GIVEN TEXT:
-- -- --

# Norton Ghost 2003



## bobotubu (Jan 19, 2003)

Hello, I have recently upgraded to norton ghost 2003 and have made an
image of my NTFS partition onto another NTFS drive. Afteri did this i
tested the image and was thrilled that it worked fine. I then
porceeded to use easy cd creator to burn the .gho file to a cd. Once
on the cd, I booted into Dos with my new Ghost Boot Disk. When
selecting my cd-rom, the image failed to show up. (instead it just
said somthing like "ghost image/file") Upon clicking that, i received
an "error 1972, the image was not created in ghost". I than tried to
make a bootable cd. That also resulted in an "error 1972", accept
this time it said "the current disk is not the 1st in the set". I
tried using an ms-dos bootdisk instead of pc-dos which also didn't
work. I have found out about
http://service1.symantec.com/SUPPORT/ghost.nsf/docid/2002101011320025
?Open&src=w andhave assigned a letter to the drive.
How does this fix work if it is based on a setting in windows, while
ghost runs off of pc dos? should i set this before i burn the cd?

-- -- --

PROVIDED INFORMATION:

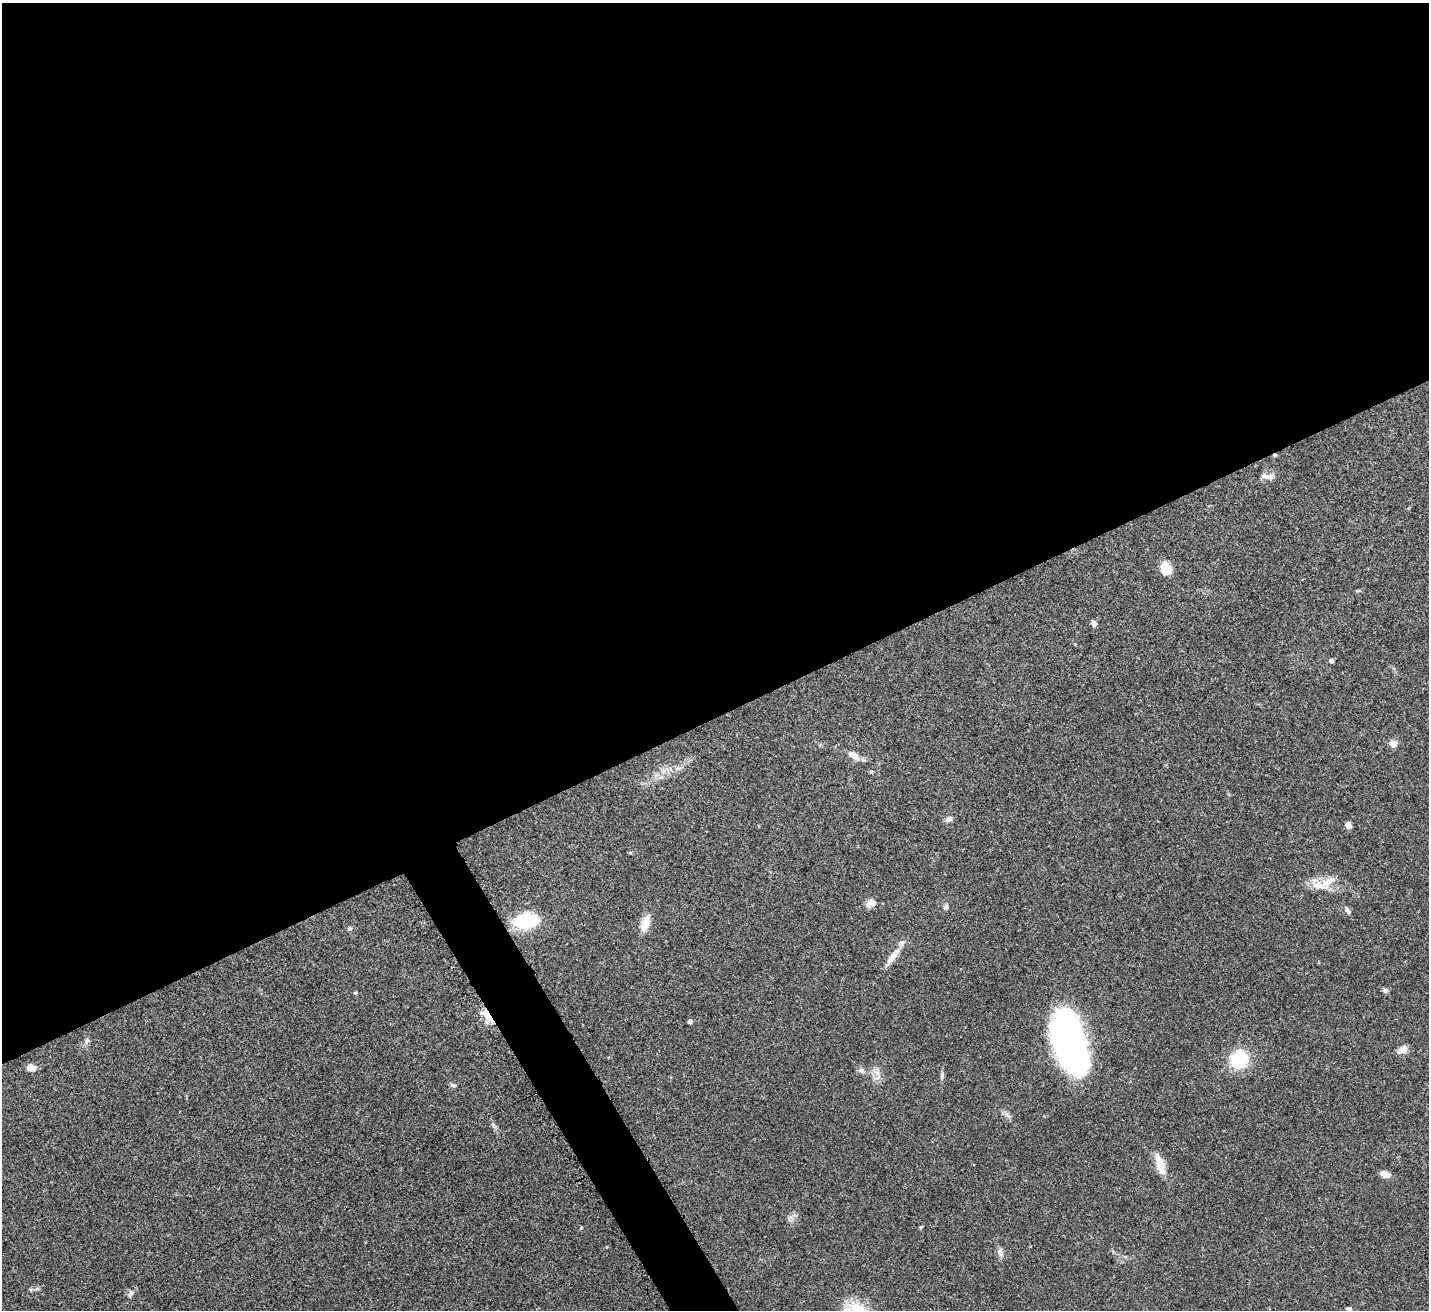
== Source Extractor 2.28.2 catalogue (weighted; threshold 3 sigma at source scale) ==
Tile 2 of 4 x 4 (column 2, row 1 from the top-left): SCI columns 1474-2900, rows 4147-5454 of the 5797 x 5807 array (HDU 1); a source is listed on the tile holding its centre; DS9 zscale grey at full resolution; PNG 1431 x 1312 px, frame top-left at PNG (2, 3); no overlay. Shown black and unused: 57% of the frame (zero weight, under 3 of 4 exposures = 5% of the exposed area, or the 3 px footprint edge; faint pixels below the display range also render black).
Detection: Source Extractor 2.28.2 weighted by HDU 2 'WHT'; one run over the whole footprint, this tile lists its part. Background 0.0412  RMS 0.0047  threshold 0.0213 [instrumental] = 3 sigma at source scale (4.5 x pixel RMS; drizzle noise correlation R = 1.50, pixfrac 1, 0.05/0.05 arcsec/px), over >= 5 px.
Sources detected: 40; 1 inside a brighter listed object's ellipse — not listed separately; the other 39 listed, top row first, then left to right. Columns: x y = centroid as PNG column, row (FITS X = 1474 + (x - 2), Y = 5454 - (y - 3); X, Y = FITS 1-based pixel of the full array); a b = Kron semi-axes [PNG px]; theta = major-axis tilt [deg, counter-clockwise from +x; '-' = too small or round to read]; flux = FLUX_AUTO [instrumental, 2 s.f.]
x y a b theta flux
1275 455 5 4 - 0.57
1265 476 13 7 -16 2.5
1166 569 11 9 -72 9.4
1094 624 8 6 -67 1.6
1331 661 5 5 - 1.1
1393 744 5 5 - 8.5
854 756 17 8 -34 3.6
871 772 5 4 - 0.54
948 819 9 6 13 1.5
1348 825 7 6 - 1.9
630 853 6 4 1 0.5
1325 884 30 10 32 7.3
871 903 12 8 17 3
945 907 7 6 - 1.1
1347 910 10 5 -62 1.2
526 921 27 16 4 24
645 923 19 9 72 6.5
349 929 7 5 32 0.87
893 956 28 7 53 5.1
1385 990 7 5 46 1
355 993 5 3 - 0.48
487 1016 15 7 -53 16
690 1021 4 4 - 1.5
87 1041 7 4 71 0.94
1069 1043 58 27 -73 150
1403 1050 13 9 25 2.9
1239 1059 17 15 57 23
31 1068 10 7 -12 3.1
862 1071 9 6 -32 1.5
876 1072 14 3 -33 1.7
942 1076 9 5 -89 1.1
453 1085 9 4 -18 0.87
1160 1165 28 9 -72 6.6
1385 1174 11 6 -23 3.4
921 1227 4 3 - 0.68
1000 1252 13 6 -68 1.9
131 1292 9 5 -65 1.2
1348 1309 5 4 - 1.6
856 1310 29 19 -9 14
Overlapping masked pixels (flux is a lower limit): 2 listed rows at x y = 1275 455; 487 1016
Isophote crosses this tile's border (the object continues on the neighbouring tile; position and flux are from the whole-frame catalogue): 2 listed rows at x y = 1348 1309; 856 1310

-- -- --

TASKS AND EXERCISES:
- A) Answer these questions from the Norton Ghost 2003 post:
(i) What program was used to burn the .gho file to a CD?
(ii) Which boot disk was tried in place of the PC-DOS one?
(iii) What message came with the error when a bootable CD was made?
- B) Write the next part of the Norton Ghost 2003 post, picking up after its closing question.

OUTPUTS FOR THE TASKS:
- A)
(i) Easy CD Creator
(ii) An MS-DOS boot disk
(iii) "the current disk is not the 1st in the set"

- B)
before i make a boot disk? (the cd also doesn't work on my normal
cd-rom). Does ANYBODY know how tofix this??? My old version of ghost
worked fine (6.0) If anyone know how to fix this problem please help me. I'm using windows 2000 sp3.
Please help!! Thanks in advance. This is greatly appreciated.


----------



## johnwill (Sep 26, 2002)

Have you tried to let GHOST write directly to the CD-RW drive? That's the sure way to make CD images.


----------



## Der Rabe (Jun 27, 2002)

You mush have an awfully small hard drive for it to fit to one cd.


----------



## johnwill (Sep 26, 2002)

GHOST spans CD's automatically as it writes the image, you can have as large an image as you like.

FWIW, I routinely only have 2-3gigs on my boot partition, since I keep all my data on other partitions. Makes it a lot easier to backup or restore if I don't have to screw around with lots of data...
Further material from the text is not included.